Typographie und Architektur______

ein Exkurs


 

Lissitzky
Wikipedia-Link zu Pressa Ausstellung von 1928Buchstäblichkeit und Struktur zwischen Architektur und Urbanismus" von Christian Katti

Sequenz als "Rhythmisierung"

Für Moholy-Nagy und Lissitzky war die Sequenz die Befreiung

von der Zentralperspektive.

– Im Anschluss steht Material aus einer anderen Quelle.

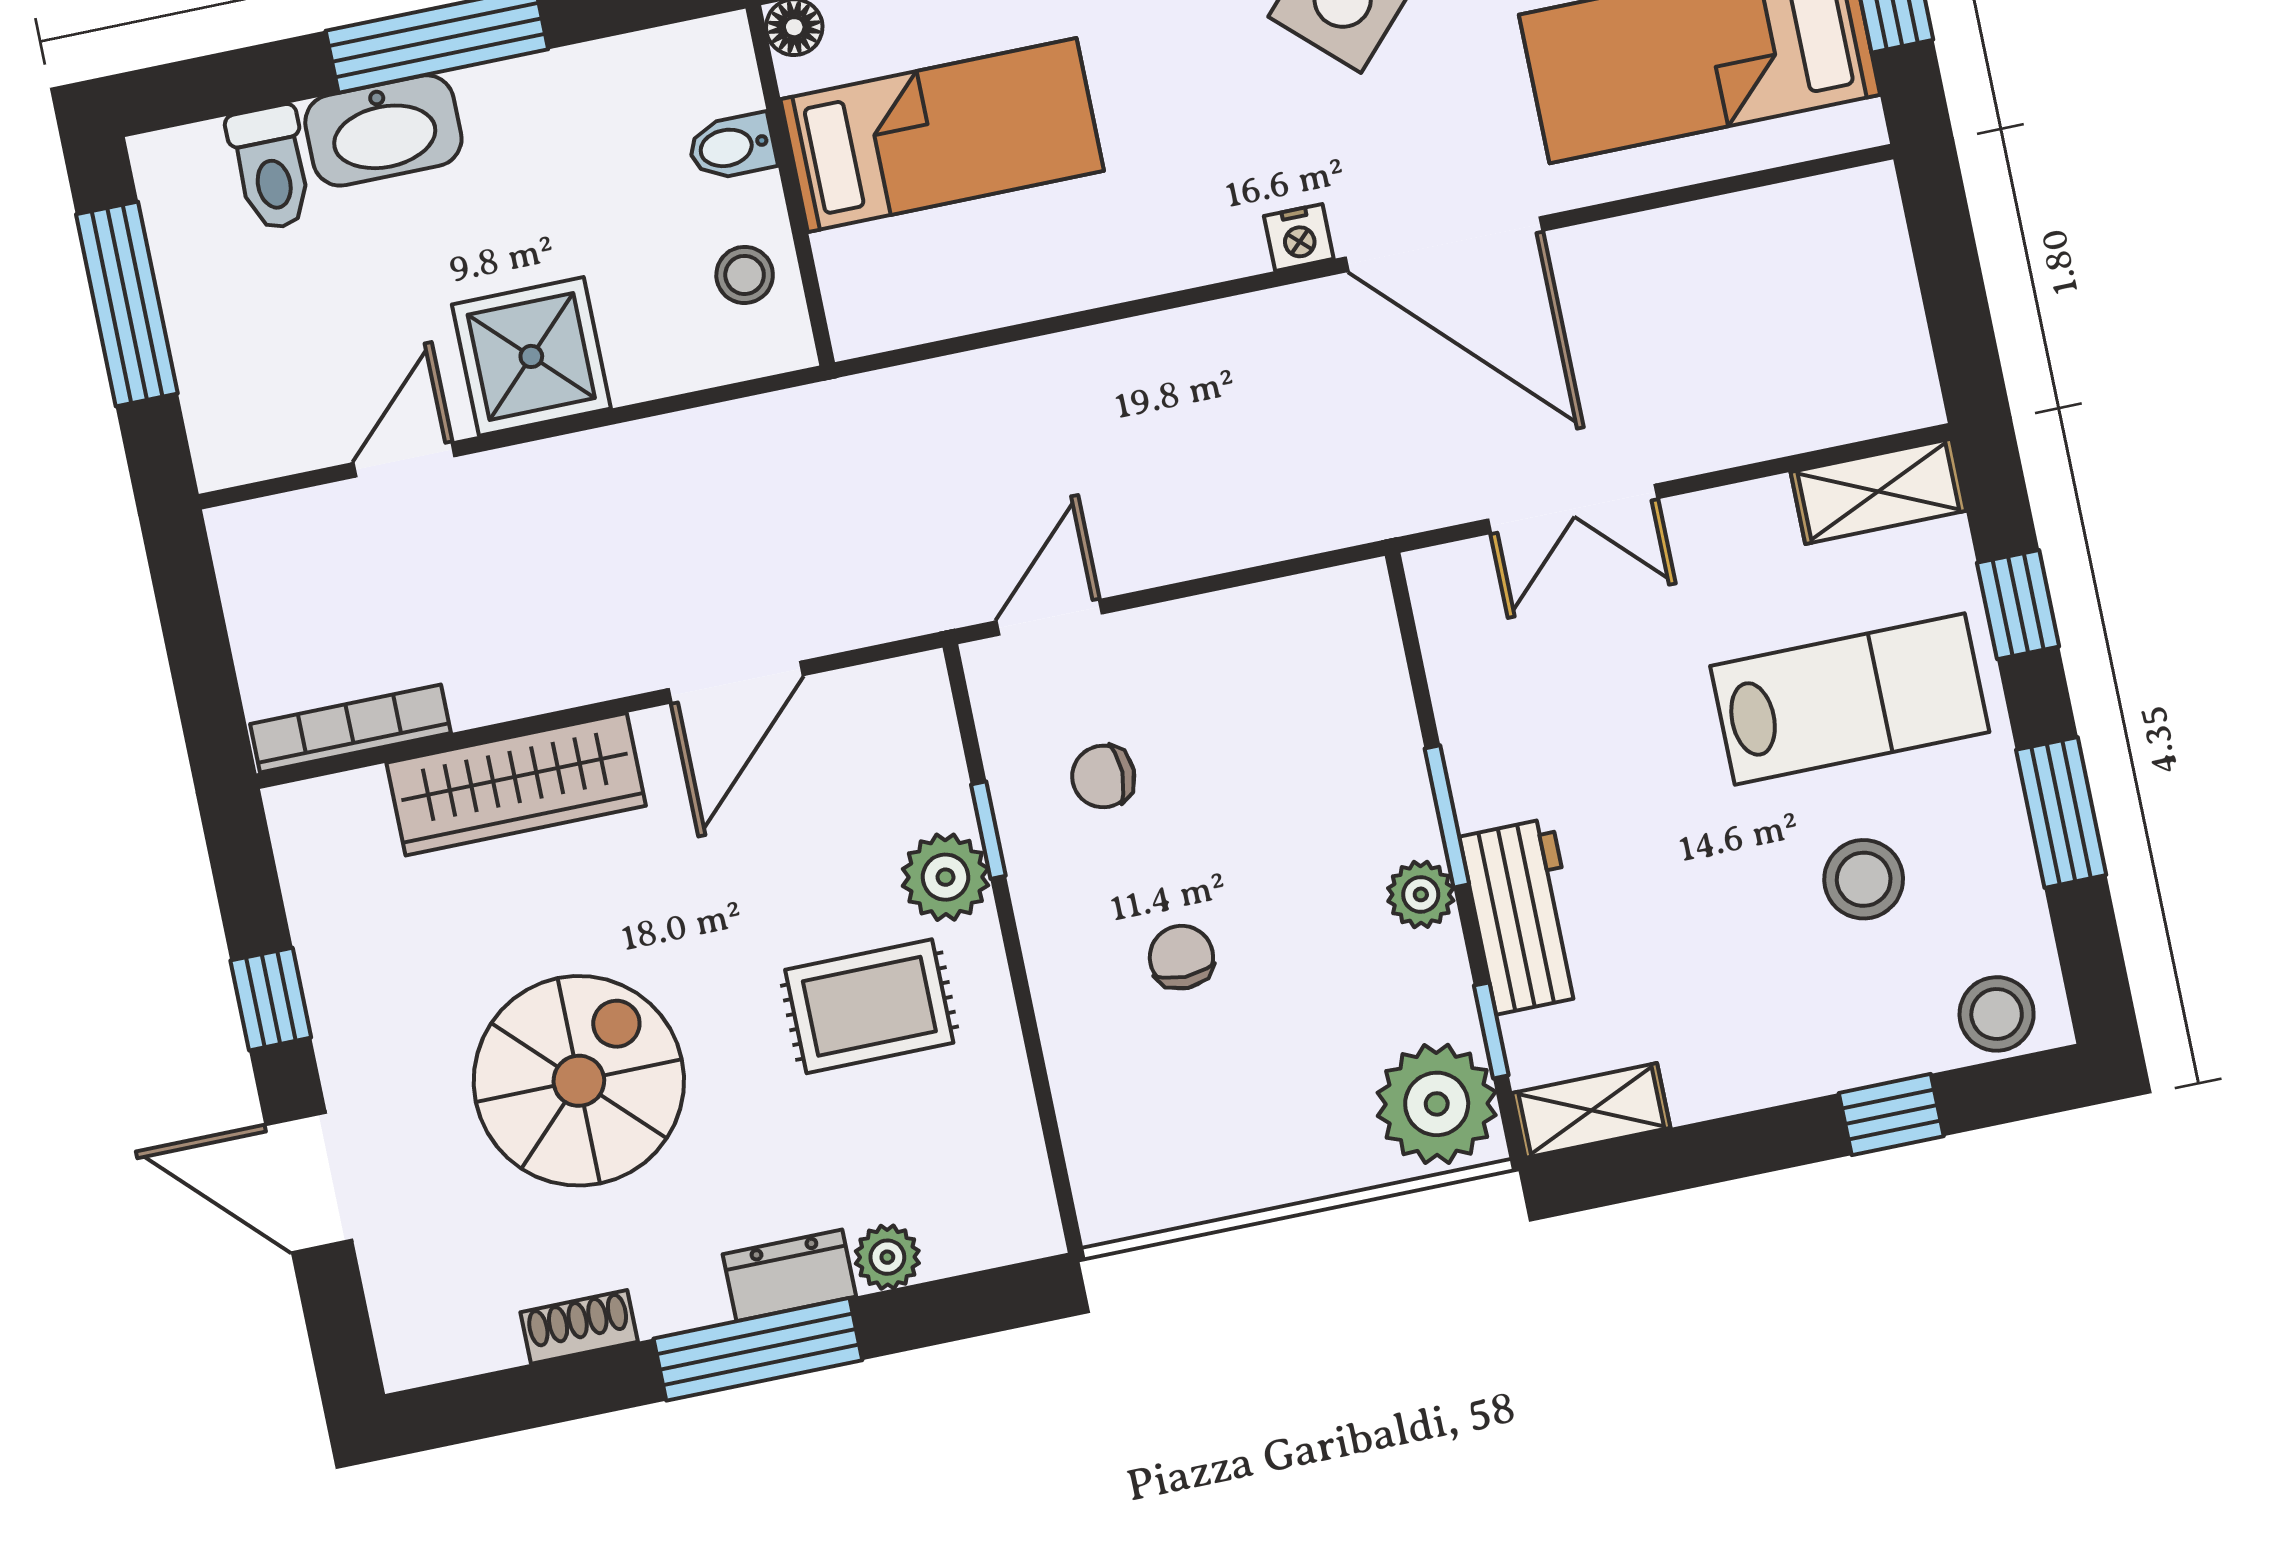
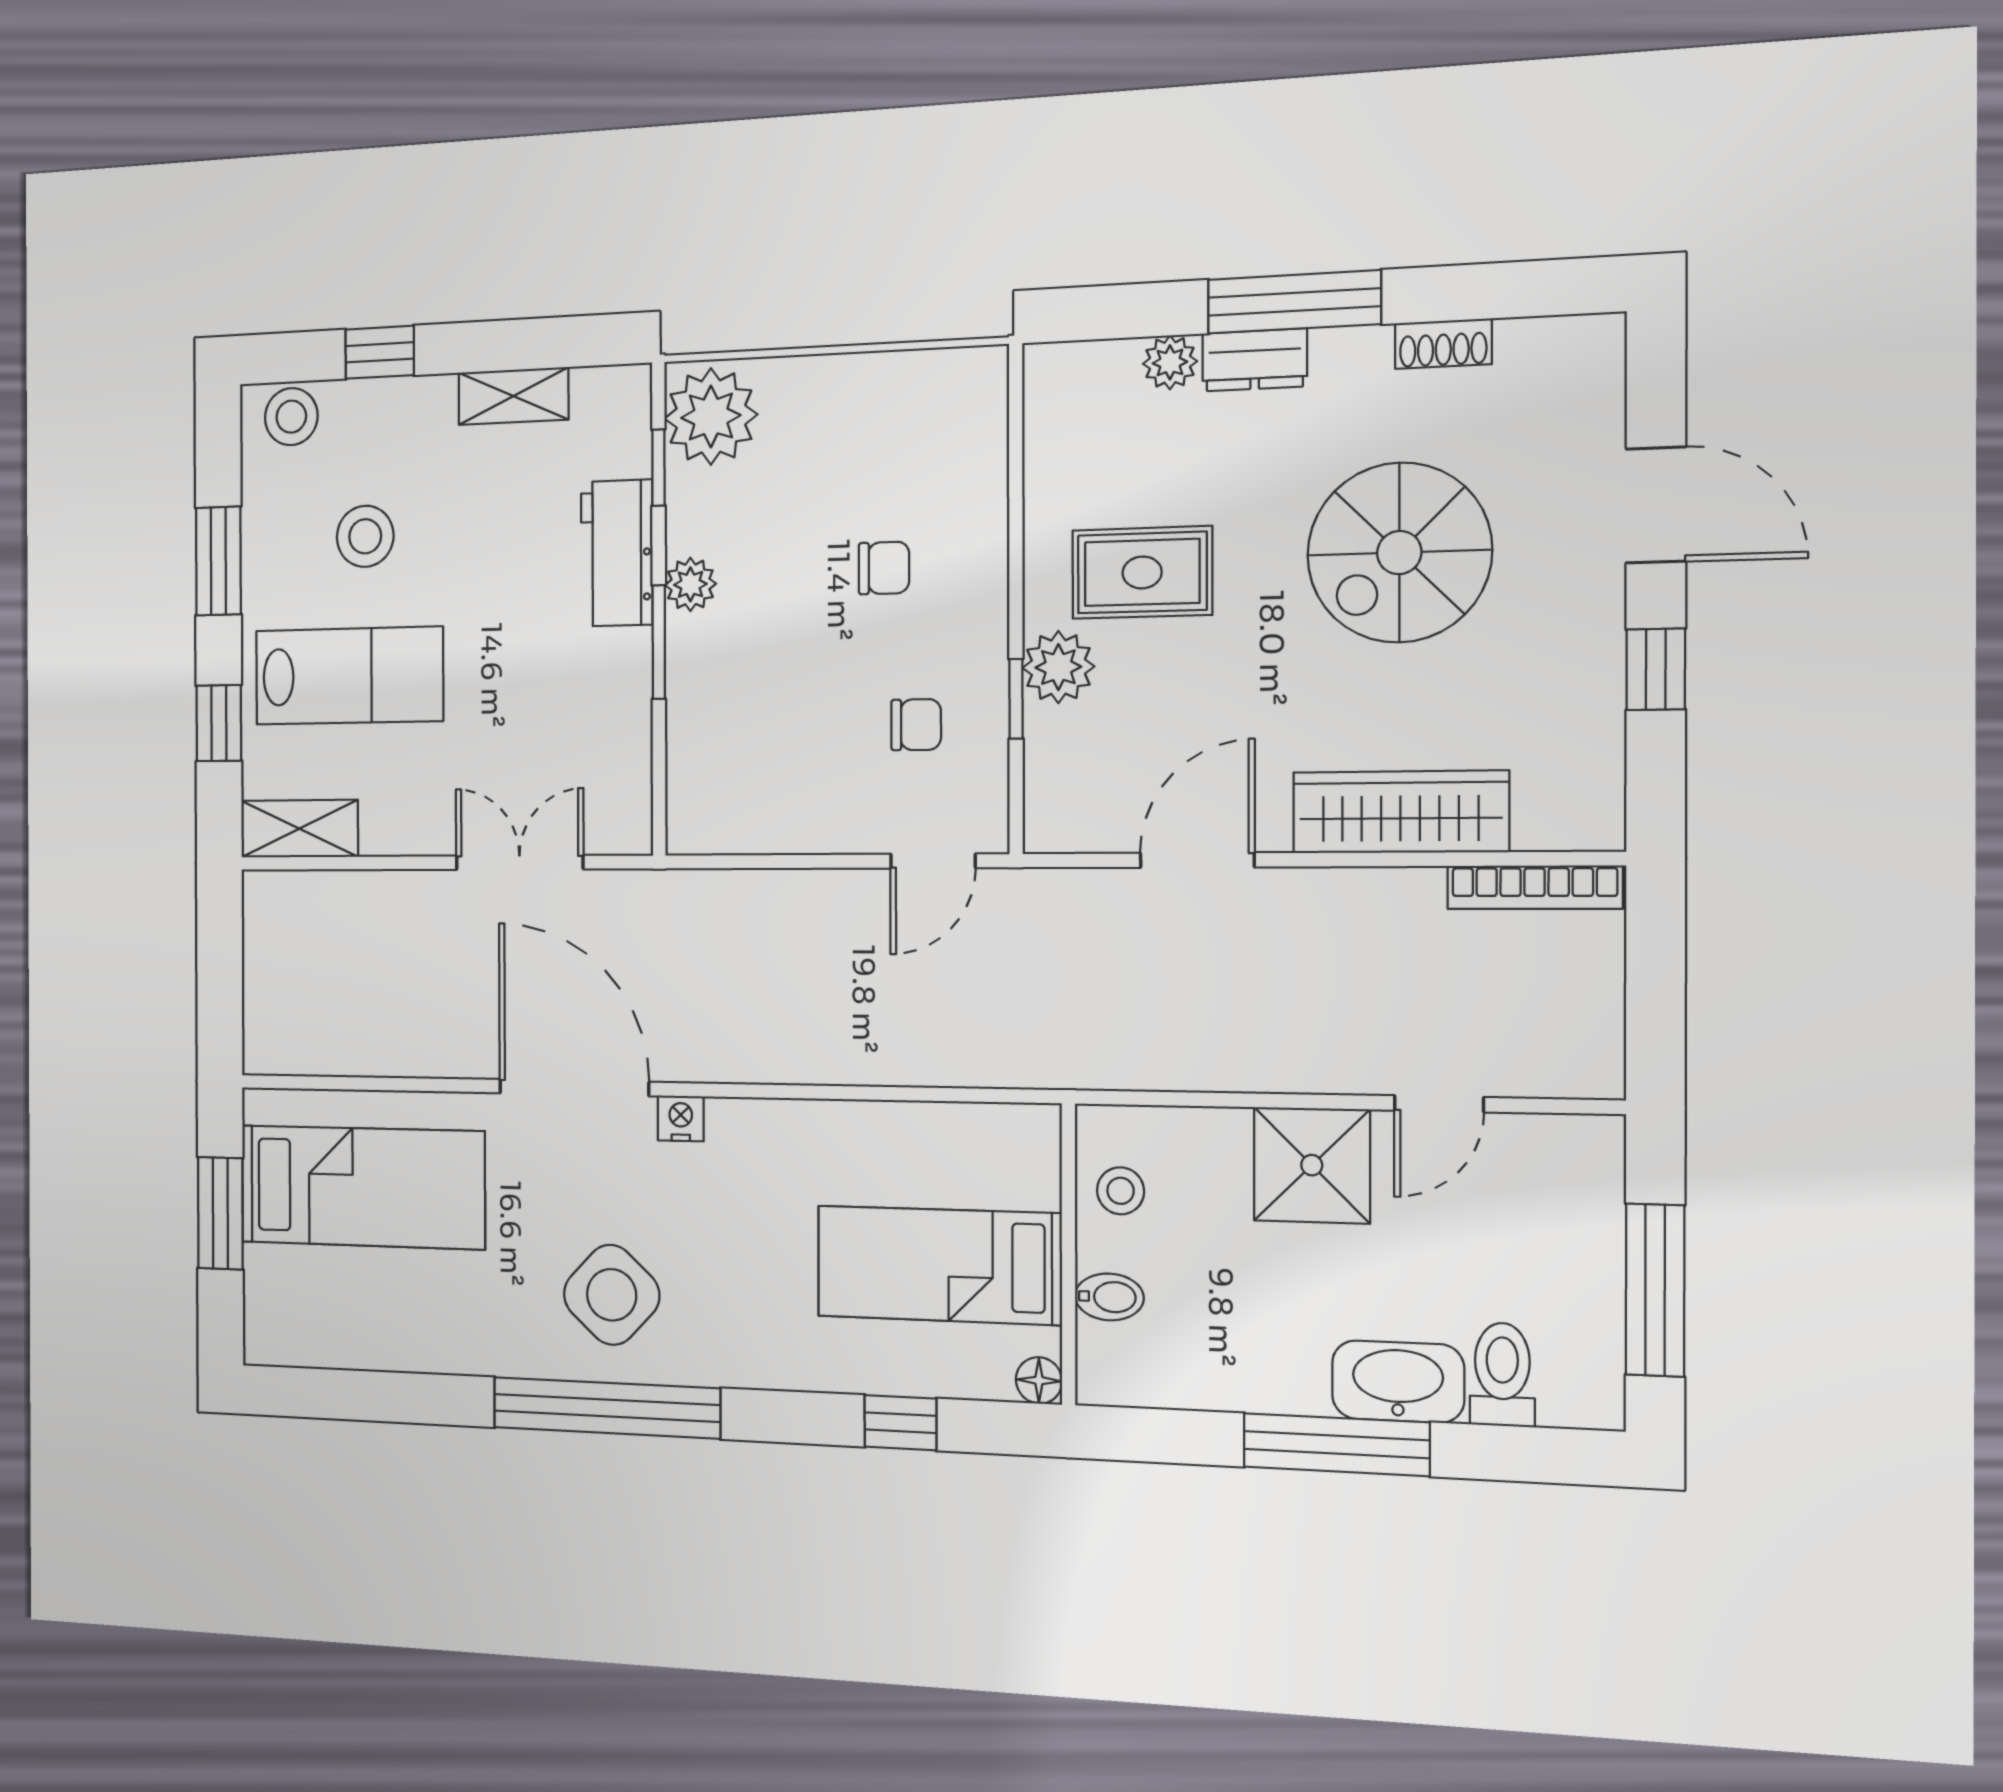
lab bench: (1850, 699) -> (349, 676), turned 180
chair: (1181, 957) -> (884, 568), turned -90
shelving: (1591, 1110) -> (513, 396), moved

Der Betrachter konsumiert die Information

nicht auf einmal, sondern „erwandert“ oder „erblättert“ sie.

Moholy-Nagy übertrug dies auf das Buchlayout:

Sein Entwurf für das Buch "Malerei Fotografie Film" (Bauhausbuch Nr. 8, 1925).

Er nutzte fette Balken und Pfeile, die den Blick von einer Seite zur nächsten ziehen.

Die Anordnung der Fotos folgt keiner ästhetischen Statik, sondern einer narrativen Dynamik,

bei der die weiße Fläche zwischen den Bildern wie die Dunkelphase zwischen zwei Film-frames fungiert.

Pressa

Ein prägnantes Beispiel für diese Anwendung ist die Fotofries-Gestaltung im Sowjetischen Pavillon der Pressa-Ausstellung (Köln, 1928).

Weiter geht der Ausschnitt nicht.